左からテレフンケンのAZ1(ナス型メッシュプレート)、ラウイオプタのAZ1(ナス型メッシュプレート)です。同じAZ1でも、テレフンケンの方ががっしりとした感じがあります。次は、テレフンケンのAZ1(ストレート、戦後の軍用)とフィリップス(ハルトロンブランド)のAZ1(ST)です。時代の違いでいろいろな形があります。AZ1は、フィラメント4V1A(1.1A)でRCAの80より少し小さい規格です。300V100mA程度の整流に使うのが丁度良いと思います。ちなみにこれらのベースは欧州特有でサイドコンタクトといいます。

フィリップスの小型水銀蒸気整流管のAX1です。米国の82クラスになります。

フランスRTとフィリップスのAZ4です。フランスらしいスマートさと老舗フィリップスの安定感、違いが良く分かります。

バルボのAZ4です。プレートがメッシュになっています。ちなみにテレフンケンのAZ4は見たことがありません。

大電流用のテレフンケンのRG105です。4つの電極が2個づつ内部でパラレルになっています。

PHONETIKAのAZ11です。古いナス形状でメッシュプレートになっています。

RGN1064同等の真空管です。右端の物はメーカー不詳ですが、ST管になったAZ11です。

テレフンケンのAZ12はRGN2004同等の整流管です。

テレフンケンの片波整流管のRGN1404です。トッププレートの精巧な造りの真空管です。800Vまでの整流が可能です。RV239やRV258の整流管にちょうど良いです。

小型の片波整流管テレフンケンのRGN354と同等管のバルボのG354です。どちらもプレートが横向きについている初期の整流管です。

テレフンケンのWE51です。RGN1054同等の真空管です。ナス管ですが、外観はテレフンケンのウエストがしまった感じはなく、どちらかと言うとUSタイプの形状です。

テレフンケンのREICO SPEZIAL(=RGN1054)です。変わった名称です。ガラスの支柱を巧みに使ってプレートを保持した希少な真空管です。

珍しいオーストリア、トリオトロンのG470です。RGN1054同等の規格です。

バルボのG490、初期型です。テレフンケンのRGN1054同等管です。バルボの初期のロゴで、管全体にゲッターが広がっていて、内部の構造はわかりませんが、初期の昇華型カソードだと思われます。

バルボのG490、後期型です。ロゴは初期のままですが、通常のカソードになりました。

大変珍しいテレフンケンのRGQZ1.4/0.4です。小型ですが、高性能な水銀蒸気入り整流管です。フィラメントは2.5Vで、米国の82程度の規格です。

ラウイオプタのG1064です。

フィリップス系のHOGESの5006(=RGN1064)です。

テレフンケンのRGN1064(初期型メッシュ)です。後期は直管になりました。

バルボのG1064です。初期のメッシュタイプのナス管と後期ST管では全くの別物のように見えます。もちろん規格は同じです。

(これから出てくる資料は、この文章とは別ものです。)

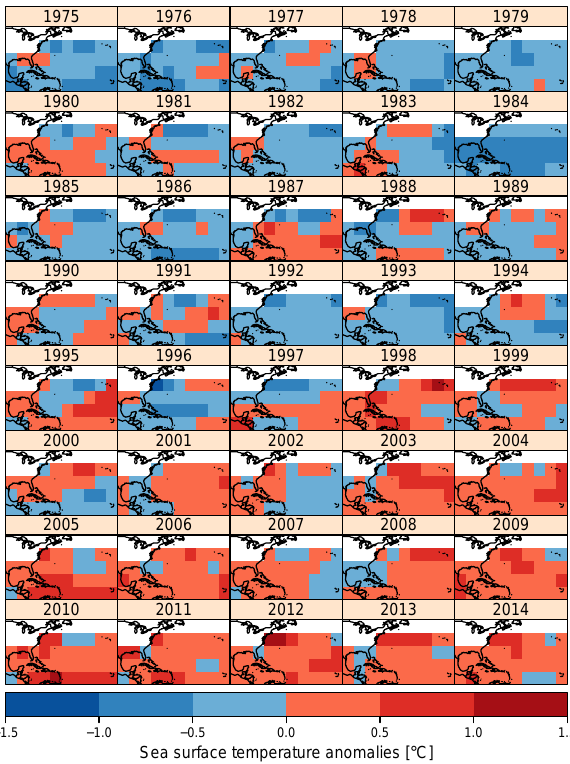
Figure 6. Yearly mean SST anomalies. Mean SST values are calcu- lated over the period June–October for each year 1975–2014. Yearly mean SSTs < 20 ◦ C are omitted from being plotted.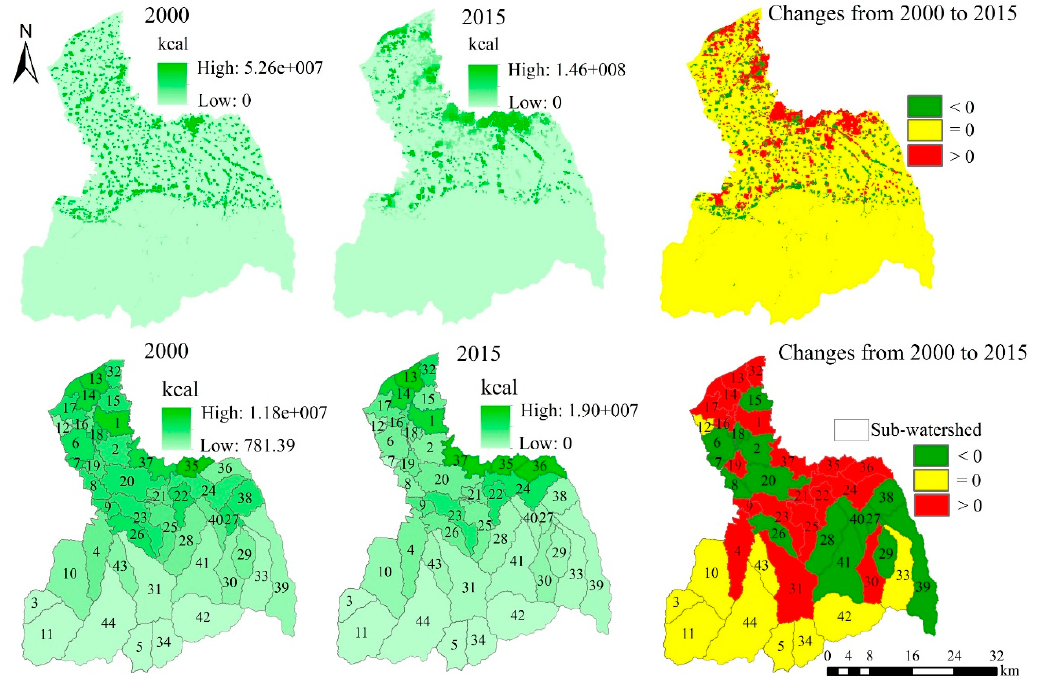
Figure 8. The spatial distribution and spatial–temporal changes of food demand. Int. J. Environ. Res. Public Health 2020 , 17 , x FOR PEER REVIEW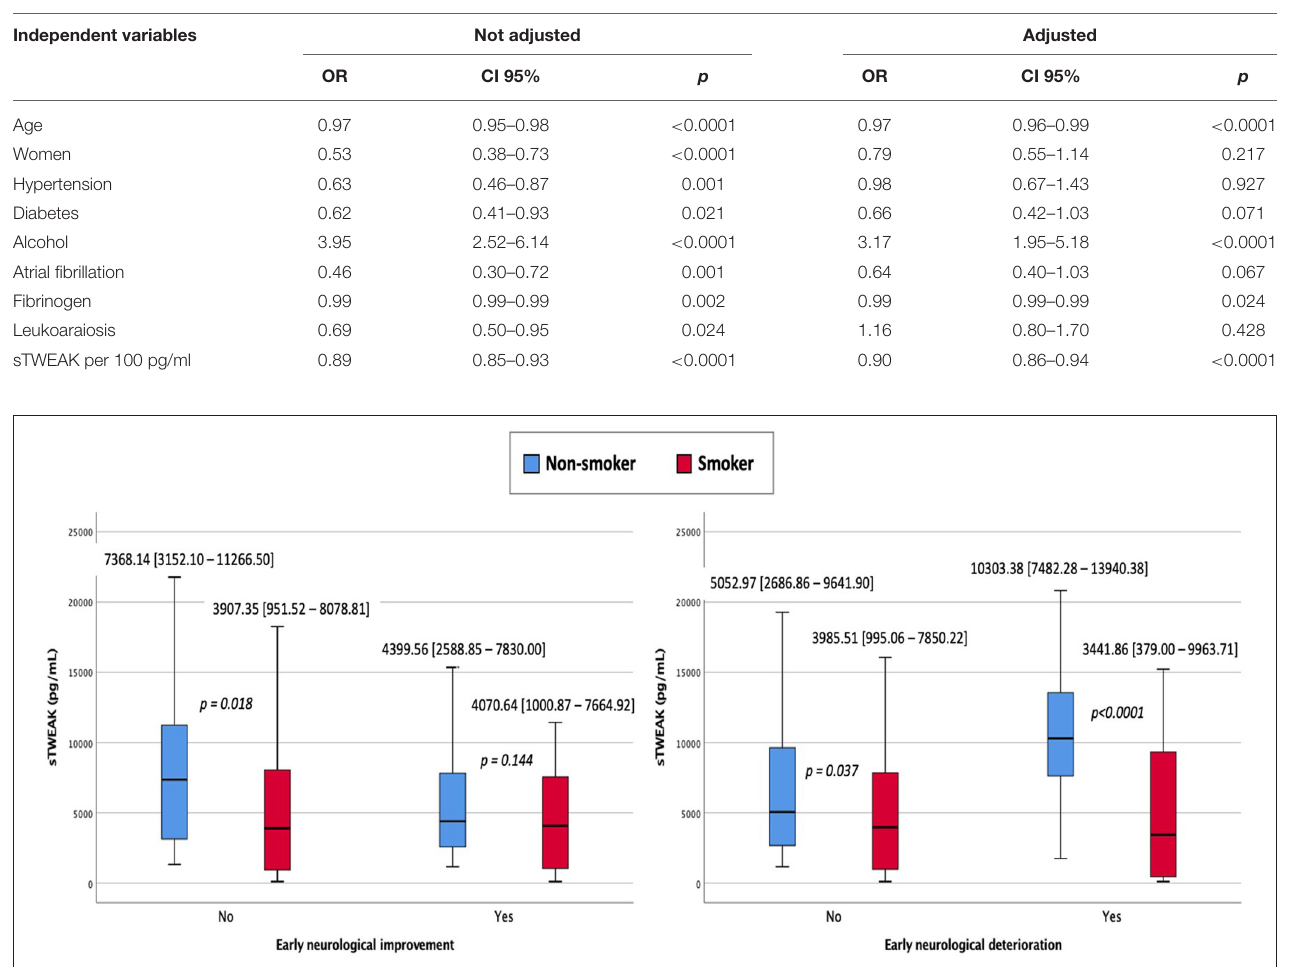
FIGURE 4 | sTWEAK concentrations in smoker and non-smoker patients who presented early neurological improvement and early neurological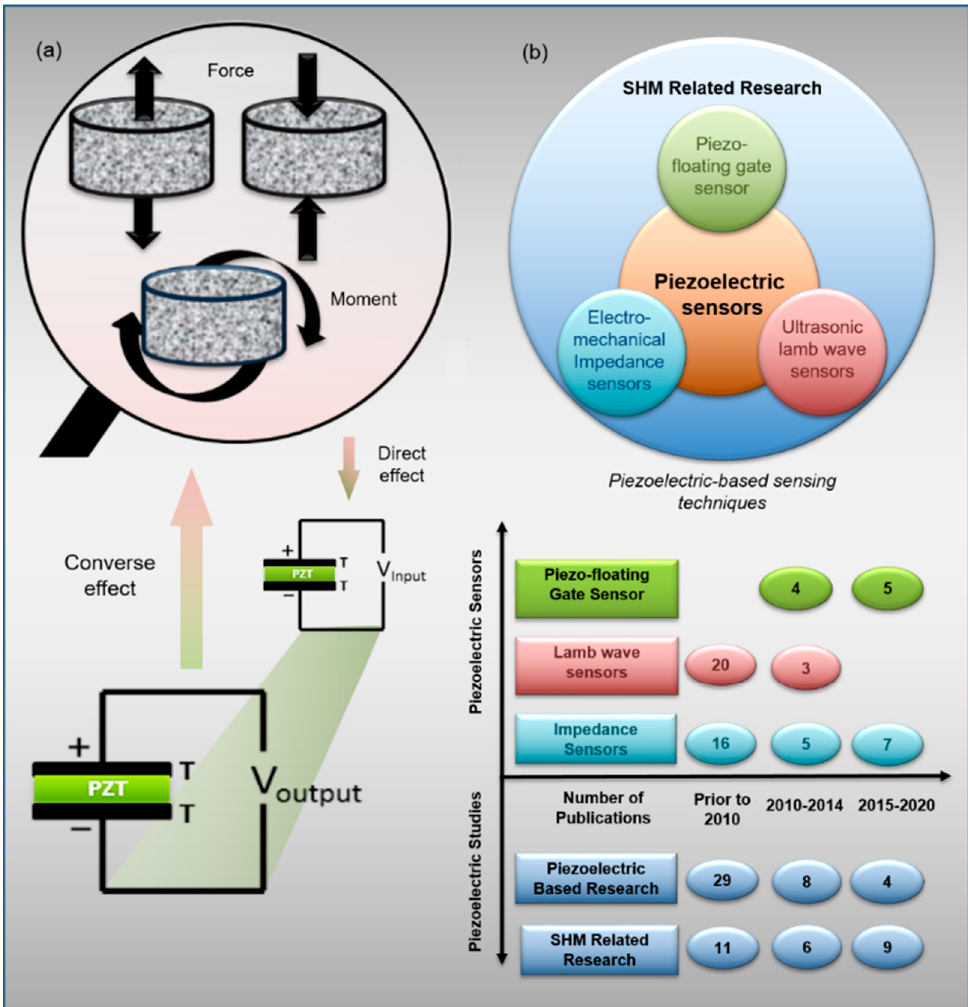
Figure 1. ( a ) Principle of the direct and inverse response in the piezoelectric effect, and ( b ) Summary of the studies in the piezoelectric-enabled sensing techniques in structural health monitoring (SHM).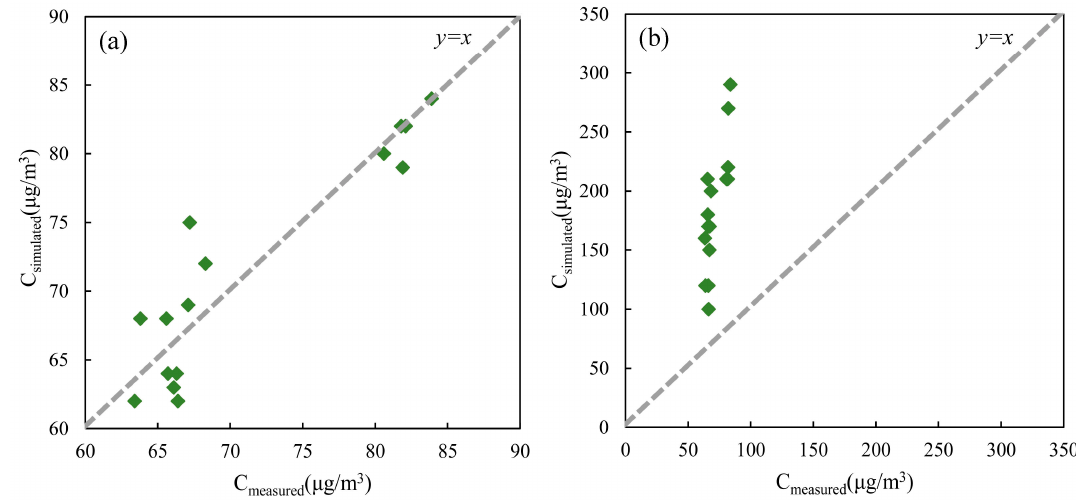
Figure 6. Comparison of OSPM-simulated and measured roadside concentrations of PM 10 ( µ g/m 3 ). ( a ) Back-calculated emission factors for different kinds of vehicles were used; ( b ) Modeled emission factor was used.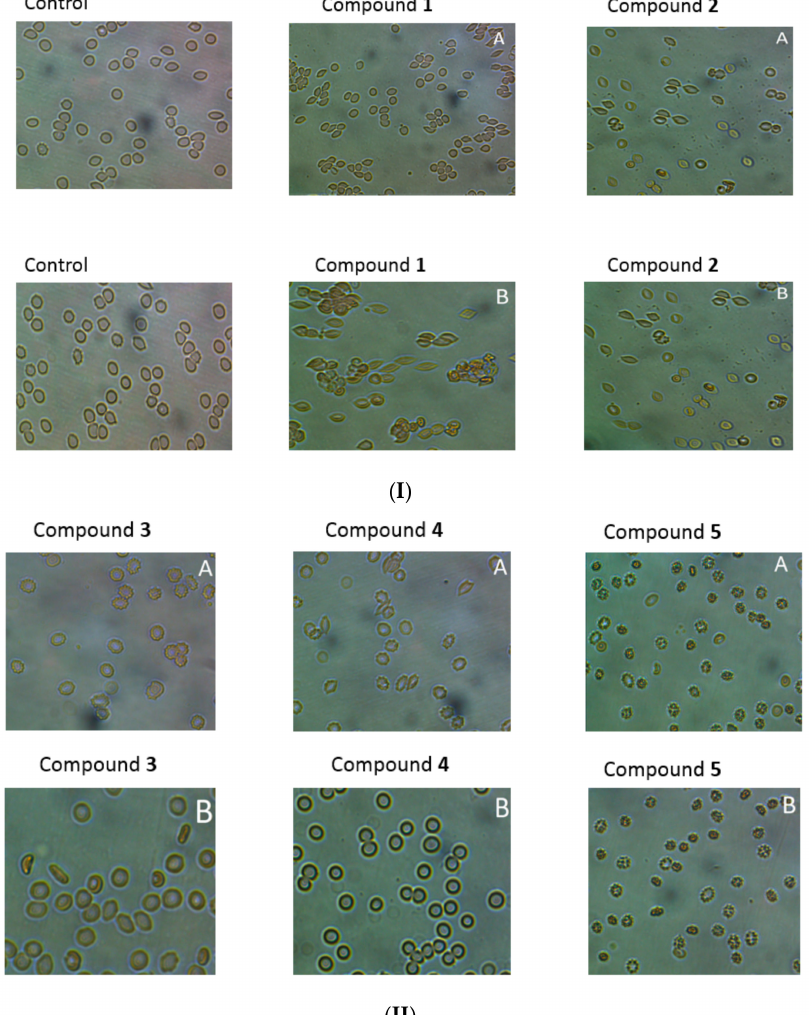
Figure 8. ( I ) Effect of iminodiacetic acid derivatives on erythrocytes morphology. 2% erythrocyte suspension was treated at 37 ◦ C for 60 min with indicated concentrations of compound 1 and 2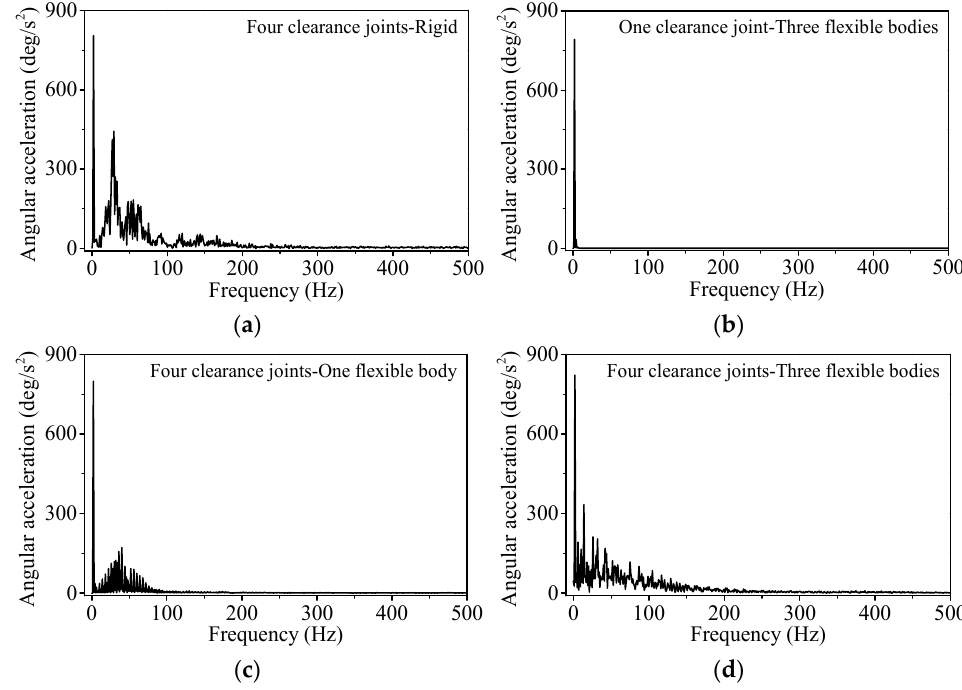
Figure 24. FFT analysis of the angular acceleration of shaft with different cases: ( a ) four clearance joints-rigid; ( b ) one clearance joint-three flexible bodies; ( c ) four clearance joints-one flexible body; ( d ) four clearance joints-three flexible bodies.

テレフンケンのRGN2004、板プレートとメッシュプレート(初期型)です。初期型は、トップに旧ロゴがあって新型板プレート(左)のようなウエストがしまった感じはありません。ちょうど同社のWE51のダブルフィラメント型のような構造です。

バルボの戦後ST管になったG2004です。前述したテレフンケンのナス管に比べると素っ気無い感じがしますが、電極は丁寧な造りです。味わいのある音色は、米国の80では足元にも及びません。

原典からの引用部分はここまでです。